**BRANO SCELTO**
——

L'unico dubbio è quello sollevato da Einstein, secondo il quale "dun_colour" non ha niente a che vedere con la cacca.
Grazie mille.


----------



## oliver3

Beh, si potrebbe dire "color di emme", così come una volta il colore rosso scuro (nella zona del milanese) veniva anche detto eufemisticamente "color tra' su' da ciuck'" (color rosso vomito da ubriaco...) e nessuno si scandalizzava.


----------



## Einstein

Dovremmo psicanalizzare l'autore per sapere esattamente cosa voleva dire.
Io mi sono limitato a segnalare l'esistenza di un altro termine, che googlando risulta più usato e che tutto sommato comunica comunque il concetto marroncino o per la precisione grigio marrone. Si potrebbe anche dire "marrone spento". Penso che ci siano tante possibilità e che forse si può evitare un rifermento che magari non è essenziale per lo svolgimento del racconto.


----------



## raffavita

Allora,
alla fine ho deciso di adottare la soluzione proposta da beauxyeux "marrone indefinibile", così rimango sul vago e la punta (ma proprio una punta) di ironia è preservata.
Che fatica, ragazzi.
Grazie mille a tutti.
Siete stati di grande aiuto, come sempre.


----------



## Einstein

Ottima soluzione!


----------



## _forumuser_

Einstein said:


> Ottima soluzione!



Non conosco l'espressione dun colored. Ma per chiarire i nostri dubbi su dung-colored basta leggere le frasi che Raffa posta ogni giorno. Il testo che sta traducendo e' pieno di espressioni "colorite". Qualche esempio:

http://forum.wordreference.com/showthread.php?t=554816
http://forum.wordreference.com/showthread.php?t=555481
http://forum.wordreference.com/showthread.php?t=541176

Per togliersi proprio ogni dubbio, Raffavita dovresti dirci il resto della descrizione del tipo, o almeno che ruolo ha nel testo o come viene visto dal narratore. E in ultimo, chi e' l'autore?


----------



## raffavita

Ciao Einstein, ciao Forumuser,
in effetti il tipo è appena delineato.
E' calvo, grasso e porta questi pantaloni e un orecchino off-key.
That's all.
E' un tipo un po' coatto, secondo me.
Grazie mille a tutti.


----------

——

**DATI DI PARTENZA**
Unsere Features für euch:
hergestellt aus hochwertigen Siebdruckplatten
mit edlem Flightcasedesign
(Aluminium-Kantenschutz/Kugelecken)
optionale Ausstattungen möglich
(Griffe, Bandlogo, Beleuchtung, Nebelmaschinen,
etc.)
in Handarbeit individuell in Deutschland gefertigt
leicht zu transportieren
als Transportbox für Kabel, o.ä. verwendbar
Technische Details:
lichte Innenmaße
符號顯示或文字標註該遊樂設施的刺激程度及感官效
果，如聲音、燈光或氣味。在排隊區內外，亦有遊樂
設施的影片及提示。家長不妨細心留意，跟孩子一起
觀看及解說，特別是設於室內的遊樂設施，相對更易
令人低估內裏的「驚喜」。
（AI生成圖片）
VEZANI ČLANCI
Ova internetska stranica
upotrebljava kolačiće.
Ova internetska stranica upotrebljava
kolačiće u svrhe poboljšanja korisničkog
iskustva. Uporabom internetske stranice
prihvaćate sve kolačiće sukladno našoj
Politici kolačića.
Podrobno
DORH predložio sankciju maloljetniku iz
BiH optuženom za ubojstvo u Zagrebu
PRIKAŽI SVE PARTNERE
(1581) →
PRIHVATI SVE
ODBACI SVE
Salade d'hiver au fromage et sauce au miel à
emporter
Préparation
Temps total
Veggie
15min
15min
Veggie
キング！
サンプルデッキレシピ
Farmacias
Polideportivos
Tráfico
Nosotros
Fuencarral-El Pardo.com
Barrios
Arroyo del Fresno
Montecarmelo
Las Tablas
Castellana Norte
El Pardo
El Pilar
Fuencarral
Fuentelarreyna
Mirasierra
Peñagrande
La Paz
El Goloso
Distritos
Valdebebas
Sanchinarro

——

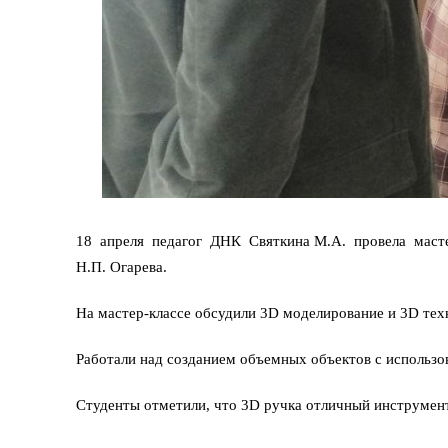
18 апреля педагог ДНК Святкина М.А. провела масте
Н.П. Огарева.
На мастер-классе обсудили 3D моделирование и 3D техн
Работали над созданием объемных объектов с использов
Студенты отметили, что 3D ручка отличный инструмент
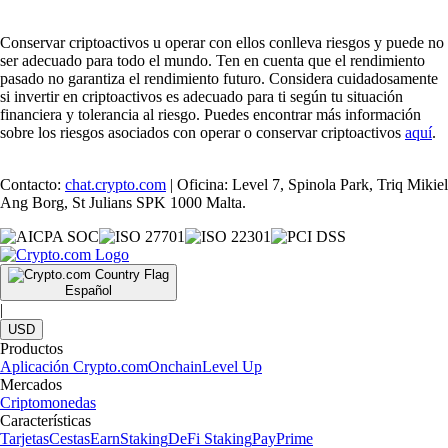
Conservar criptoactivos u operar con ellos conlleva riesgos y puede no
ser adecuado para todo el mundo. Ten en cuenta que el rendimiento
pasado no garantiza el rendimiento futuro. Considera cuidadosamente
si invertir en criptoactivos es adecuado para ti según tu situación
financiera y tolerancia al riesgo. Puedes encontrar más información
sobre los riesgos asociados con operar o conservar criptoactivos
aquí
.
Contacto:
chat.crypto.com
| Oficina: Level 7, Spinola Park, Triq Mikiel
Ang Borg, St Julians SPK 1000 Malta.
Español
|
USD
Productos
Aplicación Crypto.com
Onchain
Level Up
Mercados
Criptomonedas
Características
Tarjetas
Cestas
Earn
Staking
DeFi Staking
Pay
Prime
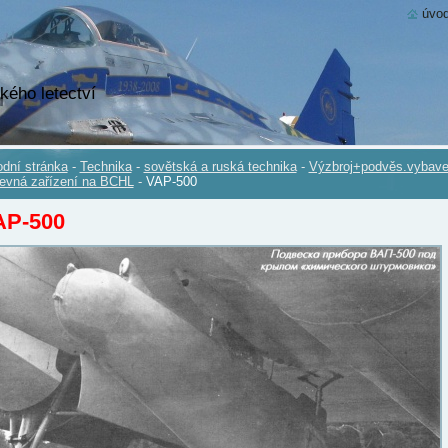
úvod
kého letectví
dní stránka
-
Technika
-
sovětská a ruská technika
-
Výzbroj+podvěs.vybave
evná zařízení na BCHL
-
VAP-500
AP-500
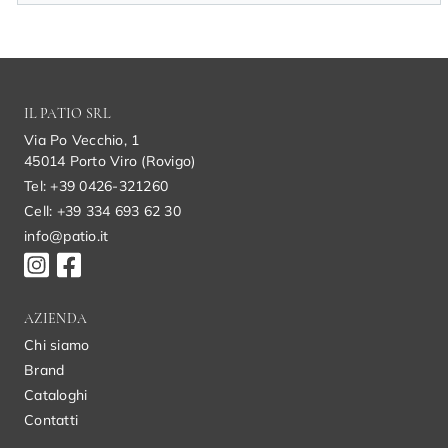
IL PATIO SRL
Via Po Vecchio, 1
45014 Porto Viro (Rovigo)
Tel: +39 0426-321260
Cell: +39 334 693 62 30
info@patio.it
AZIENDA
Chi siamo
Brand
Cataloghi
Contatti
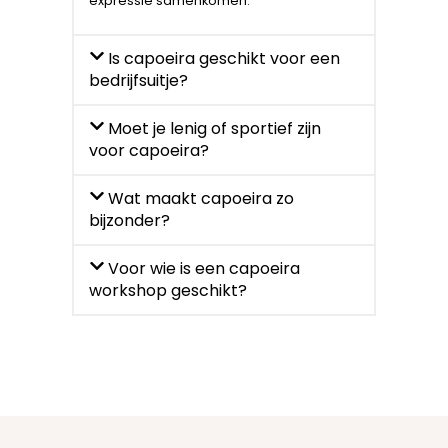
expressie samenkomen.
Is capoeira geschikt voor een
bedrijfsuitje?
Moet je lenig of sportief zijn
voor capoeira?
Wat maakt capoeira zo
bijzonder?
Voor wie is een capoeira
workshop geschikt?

——

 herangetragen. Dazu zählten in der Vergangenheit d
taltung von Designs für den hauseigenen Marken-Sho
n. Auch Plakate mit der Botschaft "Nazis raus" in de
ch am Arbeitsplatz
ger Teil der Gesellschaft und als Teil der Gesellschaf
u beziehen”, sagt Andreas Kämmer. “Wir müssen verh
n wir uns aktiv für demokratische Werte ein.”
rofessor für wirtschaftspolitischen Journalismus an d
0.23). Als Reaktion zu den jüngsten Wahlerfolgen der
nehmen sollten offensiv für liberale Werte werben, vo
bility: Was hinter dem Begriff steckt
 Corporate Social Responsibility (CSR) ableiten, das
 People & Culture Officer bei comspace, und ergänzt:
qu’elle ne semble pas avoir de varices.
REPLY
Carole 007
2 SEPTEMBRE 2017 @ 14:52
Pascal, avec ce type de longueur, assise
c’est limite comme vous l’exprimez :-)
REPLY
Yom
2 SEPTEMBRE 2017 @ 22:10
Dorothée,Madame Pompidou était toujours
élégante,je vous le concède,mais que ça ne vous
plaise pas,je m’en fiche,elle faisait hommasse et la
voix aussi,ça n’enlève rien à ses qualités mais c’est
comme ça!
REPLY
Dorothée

——

**PARTI DELL'ESERCIZIO**
A) Trascrivi dal brano sulla traduzione di "dun colour" il passo compreso tra "L'unico dubbio è" e "nessuno si scandalizzava.", estremi inclusi.
B) Raccogli tutte le righe delle voci in cui compare la parola "capoeira", distinguendo tra maiuscole e minuscole.

**RISPOSTE PER CONSEGNA**
A)
L'unico dubbio è quello sollevato da Einstein, secondo il quale "dun_colour" non ha niente a che vedere con la cacca.
Grazie mille.


----------



## oliver3

Beh, si potrebbe dire "color di emme", così come una volta il colore rosso scuro (nella zona del milanese) veniva anche detto eufemisticamente "color tra' su' da ciuck'" (color rosso vomito da ubriaco...) e nessuno si scandalizzava.

B)
Is capoeira geschikt voor een
voor capoeira?
Wat maakt capoeira zo
Voor wie is een capoeira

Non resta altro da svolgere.